Stored records:
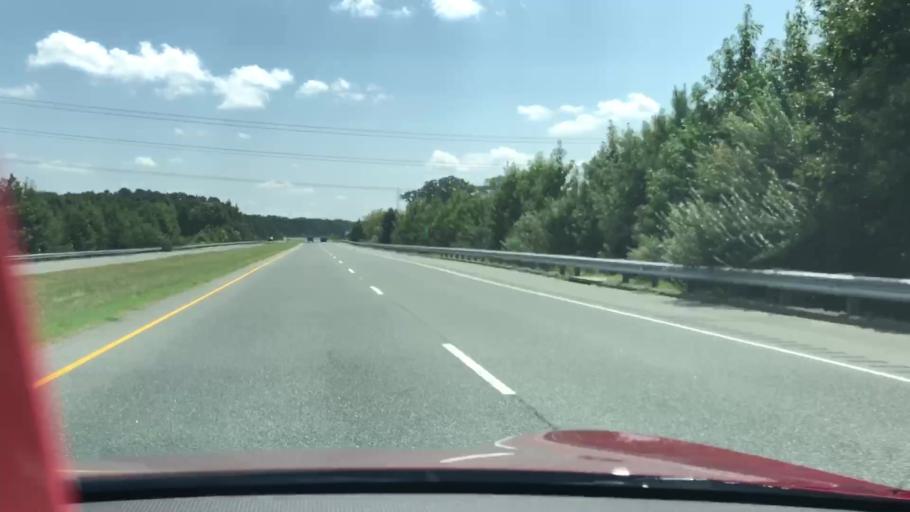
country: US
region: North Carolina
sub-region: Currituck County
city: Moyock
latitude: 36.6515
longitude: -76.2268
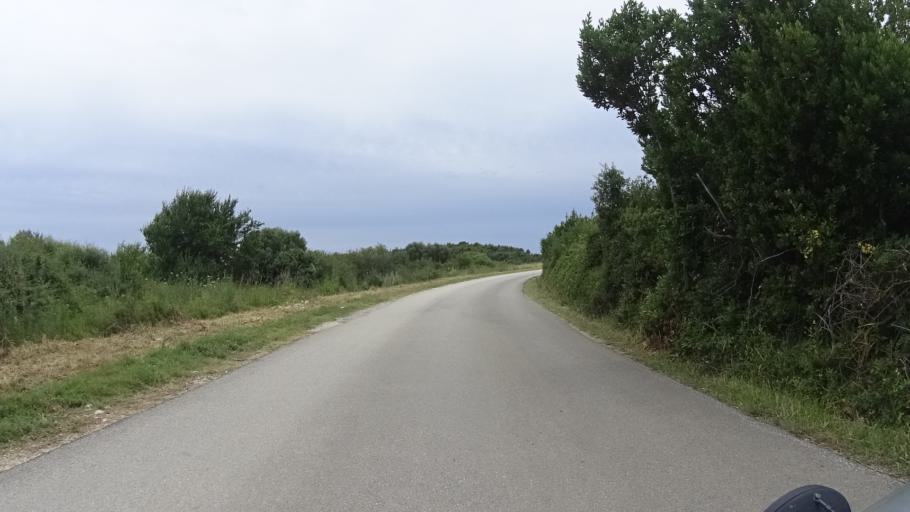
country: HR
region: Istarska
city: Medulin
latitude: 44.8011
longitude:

_TASK DETAILS_
Render every line of the rows above as a Markdown table with the columns "No." and "Line", numbering the lines in order and skipping any blank lines. Omit the pictures from the table.

_FINAL ANSWER_
| No. | Line |
|---|---|
| 1 | country: US |
| 2 | region: North Carolina |
| 3 | sub-region: Currituck County |
| 4 | city: Moyock |
| 5 | latitude: 36.6515 |
| 6 | longitude: -76.2268 |
| 7 | country: HR |
| 8 | region: Istarska |
| 9 | city: Medulin |
| 10 | latitude: 44.8011 |
| 11 | longitude: |